The images are part of "Gambatte! Legacy of an Enduring Spirit," an exhibit by Sacramento photographer Paul Kitagaki Jr. which opened Jan. 29. It features documentary photographer Dorothea Lange's shots of Japanese-American girls reciting the pledge of allegiance as they are about to journey to internment camps across the American West along with by Kitagaki's images of Lange's subjects today, found during ten years of exhaustive research.

"I wanted to know what happened to everybody," Kitagaki said. That includes his own family, which was photographed by Lange. "The picture that Dorothea Lange shot was them waiting in these chairs at this location in Oakland for the bus that was going to take them to the Tanforan Assembly Center."

The exhibition coincides with the Thursday anniversary of the date in 1942 when President Roosevelt signed Executive Order 9066 that led to the internment of thousands of Japanese Americans in camps across the West.

Lange's images were his inspiration.

"Those have always been haunting me... staring up at me and I wanted to know their story, how 9066 affected their family and what happened to them," Kitagaki said.

Kitagaki's journey began when he discovered Lange's book of photos of the forced internment and later as he discovered four contact prints of her pictures of his own family among the National Archives in Washington, DC in 1984.

In one of Kitagaki's photographs, Sacramento psychotherapist Dr. Satsuki Ina stands in a prison cell where her father was held at the Tule Lake Internment Camp for refusing to foreswear allegiance to Japan's emperor and agree to take up arms against America's enemies. Her father, a poet and U.S. citizen had considered taking his family back to Japan.

"Just the sadness, the grief of what my parents had to endure. And the indignity," Ina said of her expression in Kitagaki's photograph.

In another iconic image of Lange's, 7-year-old Mae Yanagi waits to be bused to the Tanforan Assembly Center in San Bruno, where she and her family lived in horse stables before being moved to the Topaz Internment Camp in Utah.

"Don't dwell on it, just go on," Yanagi said of the way most internees felt after their release in 1945. She said the internment had a devastating impact on her older siblings and her father, who lost his business. He carried the effects of the internment for the rest of his life.

"He was very angry about what had happened and always thought about it as being unfair," Yanagi said.

Kitagaki's exhibition title, "Gambatte!

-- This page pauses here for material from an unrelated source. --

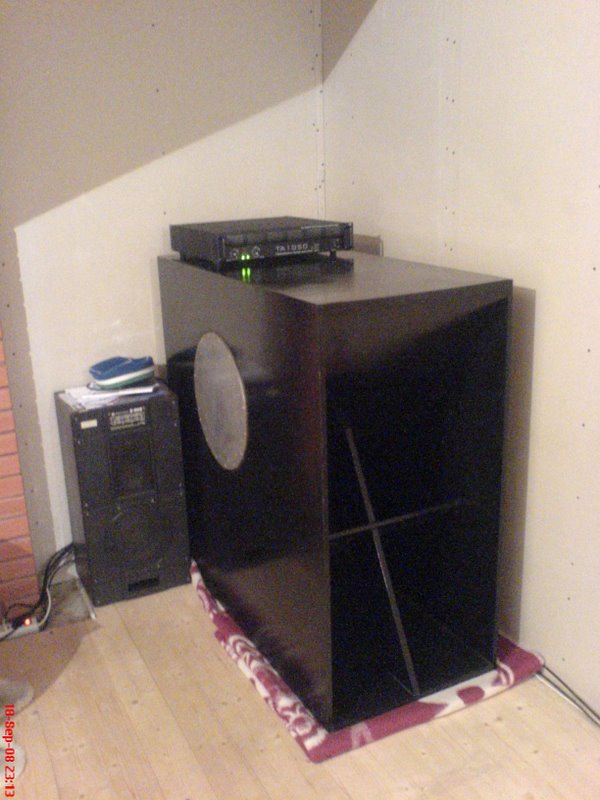
Where is `light purple part of wall`? light purple part of wall is located at coordinates (435, 105), (136, 261).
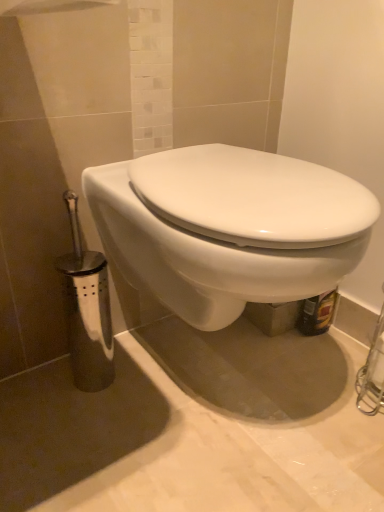
Identify the location of vacant region above white glossy toilet at center (from a real-world perspective). This screenshot has height=512, width=384. (x=246, y=165).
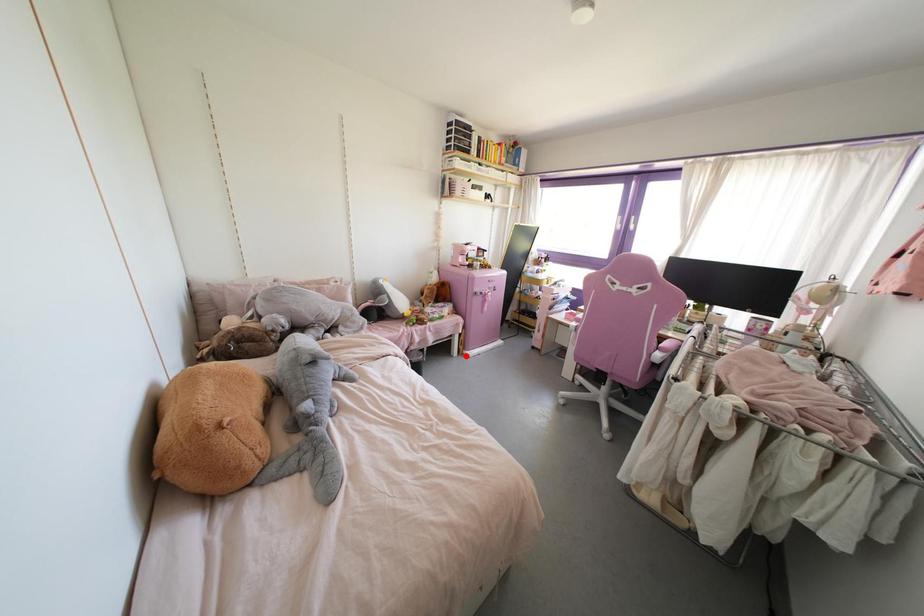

Legacy of an Enduring Spirit," refers to the approach most Japanese-Americans took in the years during and after their internment.

"You push through, and you don't complain, and you just kind of make a better life," Kitagaki said.

The exhibit asks again why thousands of Japanese-Americans were forced to give up their lives and property to live in camps for up to three years when more than two-thirds were U.S. citizens and represented little or no apparent threat to American security.

"How does that happen? How can that happen? You know, we're in the United States," Kitagaki said.

The exhibit continues at the California Museum until May 3.